AZ-Filmkritik „Blair Witch“: Nichts Neues aus dem Hexenhäuschen

Lisa ist schwer angeschlagen. Kann sie entkommen? Foto: Studiocanal

„Blair Witch“: Was 1999 als fantastisch neues Projekt begann, ist 2016 nur noch Blödsinn.

 

Mitten in der Nacht bei strömendem Regen mit einer klaffenden Wunde am Fuß auf einen Baum kraxeln? Auf so eine Schnapsidee kommt man nur im Horrorfilm. Jedenfalls in keinem guten. Und leider liefert auch „Blair Witch“ mal wieder den Beweis, dass Fortsetzungen unnötig sind – gerade wenn es an Logik und neuen Ideen mangelt.

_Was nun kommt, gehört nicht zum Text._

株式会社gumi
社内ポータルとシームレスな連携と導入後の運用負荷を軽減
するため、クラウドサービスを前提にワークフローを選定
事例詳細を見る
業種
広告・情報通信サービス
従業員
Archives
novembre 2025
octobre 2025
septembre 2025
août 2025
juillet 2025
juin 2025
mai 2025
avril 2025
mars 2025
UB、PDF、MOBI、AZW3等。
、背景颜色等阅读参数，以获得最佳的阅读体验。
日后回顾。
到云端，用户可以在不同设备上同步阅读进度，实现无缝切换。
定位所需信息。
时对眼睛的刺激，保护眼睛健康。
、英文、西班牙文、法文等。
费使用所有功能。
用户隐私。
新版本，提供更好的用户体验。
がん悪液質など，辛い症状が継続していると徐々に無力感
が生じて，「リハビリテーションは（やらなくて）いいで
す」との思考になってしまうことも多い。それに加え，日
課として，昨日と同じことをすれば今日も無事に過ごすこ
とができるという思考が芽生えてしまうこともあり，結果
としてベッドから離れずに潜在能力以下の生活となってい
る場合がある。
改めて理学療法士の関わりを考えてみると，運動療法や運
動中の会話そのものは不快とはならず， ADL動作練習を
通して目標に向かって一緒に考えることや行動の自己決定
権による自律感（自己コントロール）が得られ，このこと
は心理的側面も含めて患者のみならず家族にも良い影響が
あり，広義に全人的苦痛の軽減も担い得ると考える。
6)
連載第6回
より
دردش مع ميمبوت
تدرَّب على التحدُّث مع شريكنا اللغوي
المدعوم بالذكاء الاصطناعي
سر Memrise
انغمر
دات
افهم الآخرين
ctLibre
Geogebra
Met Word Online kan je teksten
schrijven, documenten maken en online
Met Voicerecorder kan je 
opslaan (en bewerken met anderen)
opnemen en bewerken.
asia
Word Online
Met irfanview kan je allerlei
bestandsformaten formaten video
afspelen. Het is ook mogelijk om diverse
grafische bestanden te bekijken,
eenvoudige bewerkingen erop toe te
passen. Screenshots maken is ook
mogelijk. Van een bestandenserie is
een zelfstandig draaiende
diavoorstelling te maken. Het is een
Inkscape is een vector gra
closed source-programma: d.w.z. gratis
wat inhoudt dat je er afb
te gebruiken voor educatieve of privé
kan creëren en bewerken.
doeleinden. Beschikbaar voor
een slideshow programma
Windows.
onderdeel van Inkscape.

Nach "The Blair Witch Project":

Wie es der Titel bereits andeutet beruht „Blair Witch“ auf dem Marketing-Phänomen-Film „The Blair Witch Project“. 1999 sorgten die bis dato unbekannten Regisseure Daniel Myrick und Eduardo Sanchez für eine allgemeine Kino-Verunsicherung: War ihr wie ein Urlaubsvideo mit Wackelkamera gefilmter Horror-Trip über drei spurlos verschwundene Studenten echt? Ihr kluges Spiel mit Fiktion und Realität trieb die Zuschauer in die Kinos, machte den Viel-Lärm-um-Nichts-Reißer zum Event-Film mit unfassbarere Rendite (250 Millionen Dollar Einspiel bei 65 000 Dollar Kosten).

Was folgte waren viele Nachahmer und nun der lange geheimgehaltene Neuaufguss. Doch gleich zu Beginn wird klar, dass sich ein Ereignis wie „The Blair Witch Project“, das heute im Zeitalter der sozialen Netzwerke undenkbar wäre, auch filmisch nicht mehr wiederholen lässt.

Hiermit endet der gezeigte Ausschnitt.